Document images and their source code:

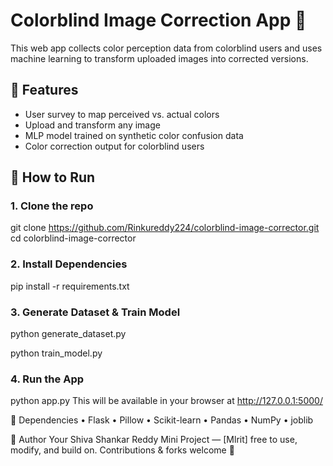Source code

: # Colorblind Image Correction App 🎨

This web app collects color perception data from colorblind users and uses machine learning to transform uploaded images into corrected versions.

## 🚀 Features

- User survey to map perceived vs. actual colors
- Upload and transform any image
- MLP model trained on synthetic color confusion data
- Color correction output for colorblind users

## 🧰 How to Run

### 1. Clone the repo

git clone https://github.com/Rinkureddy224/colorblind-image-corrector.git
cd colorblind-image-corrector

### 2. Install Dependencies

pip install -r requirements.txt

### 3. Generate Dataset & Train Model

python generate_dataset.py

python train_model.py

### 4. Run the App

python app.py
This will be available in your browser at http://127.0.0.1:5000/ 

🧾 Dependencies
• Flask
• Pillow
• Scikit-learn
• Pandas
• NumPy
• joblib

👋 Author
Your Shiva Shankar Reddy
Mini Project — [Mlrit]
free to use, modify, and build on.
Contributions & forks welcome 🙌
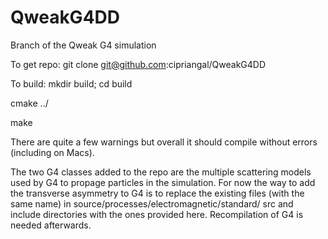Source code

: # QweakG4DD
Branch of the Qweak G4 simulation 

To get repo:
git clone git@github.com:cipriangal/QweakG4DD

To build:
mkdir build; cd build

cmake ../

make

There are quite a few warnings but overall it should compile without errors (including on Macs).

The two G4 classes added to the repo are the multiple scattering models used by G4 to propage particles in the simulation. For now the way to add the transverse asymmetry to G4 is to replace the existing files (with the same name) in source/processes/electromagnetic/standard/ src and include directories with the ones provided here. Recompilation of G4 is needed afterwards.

---

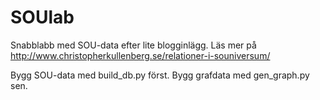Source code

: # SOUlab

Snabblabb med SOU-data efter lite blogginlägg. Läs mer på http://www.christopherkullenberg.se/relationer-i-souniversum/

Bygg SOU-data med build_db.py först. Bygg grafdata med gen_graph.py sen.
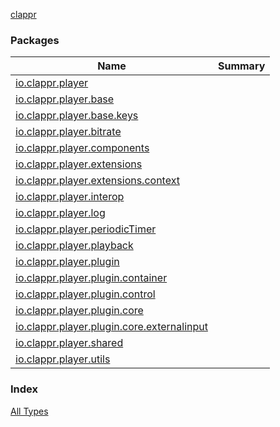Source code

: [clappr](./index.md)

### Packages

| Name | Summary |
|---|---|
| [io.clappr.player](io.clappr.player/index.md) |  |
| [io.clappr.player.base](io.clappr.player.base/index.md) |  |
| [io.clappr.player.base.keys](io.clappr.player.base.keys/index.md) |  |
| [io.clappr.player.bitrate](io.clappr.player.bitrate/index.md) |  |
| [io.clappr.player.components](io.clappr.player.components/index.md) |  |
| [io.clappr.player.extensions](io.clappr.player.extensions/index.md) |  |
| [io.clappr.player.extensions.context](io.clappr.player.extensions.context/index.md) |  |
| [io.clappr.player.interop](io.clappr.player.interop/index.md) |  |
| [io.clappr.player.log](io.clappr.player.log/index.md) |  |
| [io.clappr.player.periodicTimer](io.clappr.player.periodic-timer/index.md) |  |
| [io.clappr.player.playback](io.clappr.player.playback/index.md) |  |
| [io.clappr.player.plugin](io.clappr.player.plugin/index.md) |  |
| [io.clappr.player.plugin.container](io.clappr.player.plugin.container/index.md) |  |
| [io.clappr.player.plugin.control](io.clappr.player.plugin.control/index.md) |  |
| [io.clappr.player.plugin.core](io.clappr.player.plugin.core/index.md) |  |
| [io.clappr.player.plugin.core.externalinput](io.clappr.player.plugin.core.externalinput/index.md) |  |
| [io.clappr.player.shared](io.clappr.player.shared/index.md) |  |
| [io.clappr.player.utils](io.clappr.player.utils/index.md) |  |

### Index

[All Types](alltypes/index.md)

==

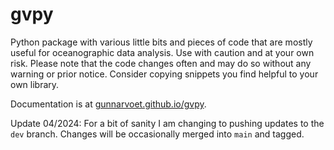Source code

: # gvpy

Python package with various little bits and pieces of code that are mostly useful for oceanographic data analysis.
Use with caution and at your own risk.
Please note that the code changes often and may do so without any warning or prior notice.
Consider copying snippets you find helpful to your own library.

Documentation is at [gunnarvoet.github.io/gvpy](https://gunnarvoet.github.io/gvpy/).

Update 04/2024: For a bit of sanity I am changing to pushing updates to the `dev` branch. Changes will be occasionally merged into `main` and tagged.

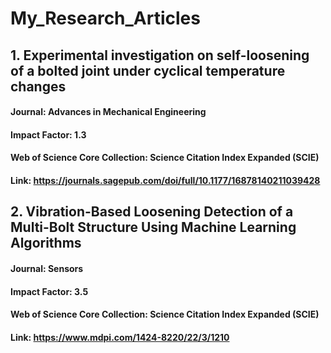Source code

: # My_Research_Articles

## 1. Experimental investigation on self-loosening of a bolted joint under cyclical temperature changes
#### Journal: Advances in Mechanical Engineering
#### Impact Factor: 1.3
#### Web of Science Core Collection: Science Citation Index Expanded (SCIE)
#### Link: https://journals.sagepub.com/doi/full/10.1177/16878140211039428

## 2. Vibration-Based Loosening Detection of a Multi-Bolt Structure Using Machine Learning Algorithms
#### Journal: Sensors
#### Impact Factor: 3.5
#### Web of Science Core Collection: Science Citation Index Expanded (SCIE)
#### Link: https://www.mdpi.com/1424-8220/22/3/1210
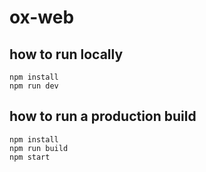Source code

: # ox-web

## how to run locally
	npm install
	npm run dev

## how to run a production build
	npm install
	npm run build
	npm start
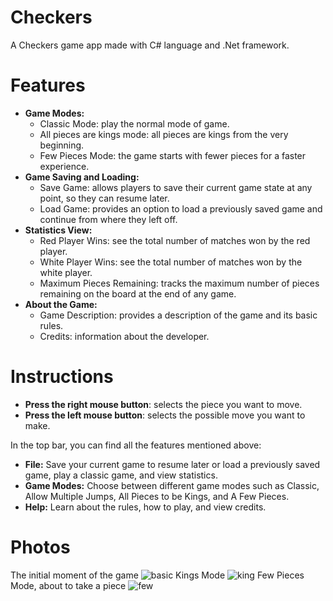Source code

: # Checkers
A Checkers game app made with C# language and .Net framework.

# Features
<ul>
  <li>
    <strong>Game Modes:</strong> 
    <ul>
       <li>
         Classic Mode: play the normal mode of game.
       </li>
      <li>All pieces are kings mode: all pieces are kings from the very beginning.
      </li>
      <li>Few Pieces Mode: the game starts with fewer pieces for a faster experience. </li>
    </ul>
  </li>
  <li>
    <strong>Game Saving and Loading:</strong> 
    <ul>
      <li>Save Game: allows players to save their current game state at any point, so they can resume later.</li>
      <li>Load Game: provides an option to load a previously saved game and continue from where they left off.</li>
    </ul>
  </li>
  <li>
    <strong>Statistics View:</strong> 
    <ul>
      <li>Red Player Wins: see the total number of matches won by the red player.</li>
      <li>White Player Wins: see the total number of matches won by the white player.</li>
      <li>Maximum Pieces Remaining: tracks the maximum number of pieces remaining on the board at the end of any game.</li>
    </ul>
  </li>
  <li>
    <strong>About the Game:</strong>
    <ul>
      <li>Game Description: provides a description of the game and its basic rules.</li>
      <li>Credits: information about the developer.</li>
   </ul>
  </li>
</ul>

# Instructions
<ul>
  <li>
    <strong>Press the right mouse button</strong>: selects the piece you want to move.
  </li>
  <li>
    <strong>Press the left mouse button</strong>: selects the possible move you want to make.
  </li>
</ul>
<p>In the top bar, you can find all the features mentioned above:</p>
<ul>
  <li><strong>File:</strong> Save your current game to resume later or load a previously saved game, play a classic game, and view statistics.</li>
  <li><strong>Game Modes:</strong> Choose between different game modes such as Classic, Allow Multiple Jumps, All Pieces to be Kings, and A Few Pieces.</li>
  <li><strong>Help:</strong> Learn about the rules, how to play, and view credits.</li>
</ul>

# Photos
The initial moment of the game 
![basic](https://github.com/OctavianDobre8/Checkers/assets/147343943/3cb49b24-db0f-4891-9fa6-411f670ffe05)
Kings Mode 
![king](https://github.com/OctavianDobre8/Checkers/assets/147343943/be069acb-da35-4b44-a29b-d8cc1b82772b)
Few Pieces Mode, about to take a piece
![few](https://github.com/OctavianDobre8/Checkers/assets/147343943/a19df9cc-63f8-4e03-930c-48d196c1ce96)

PROBLEM REQUIREMENTS » Please transcribe the part of the listing that opens with the line containing "python app.py" and closes with the line containing "The two G4 classes", keeping both of those lines. Leave the pictures out of your answer.

EXERCISE RESULT »
python app.py
This will be available in your browser at http://127.0.0.1:5000/ 

🧾 Dependencies
• Flask
• Pillow
• Scikit-learn
• Pandas
• NumPy
• joblib

👋 Author
Your Shiva Shankar Reddy
Mini Project — [Mlrit]
free to use, modify, and build on.
Contributions & forks welcome 🙌
Source code

: # QweakG4DD
Branch of the Qweak G4 simulation 

To get repo:
git clone git@github.com:cipriangal/QweakG4DD

To build:
mkdir build; cd build

cmake ../

make

There are quite a few warnings but overall it should compile without errors (including on Macs).

The two G4 classes added to the repo are the multiple scattering models used by G4 to propage particles in the simulation. For now the way to add the transverse asymmetry to G4 is to replace the existing files (with the same name) in source/processes/electromagnetic/standard/ src and include directories with the ones provided here. Recompilation of G4 is needed afterwards.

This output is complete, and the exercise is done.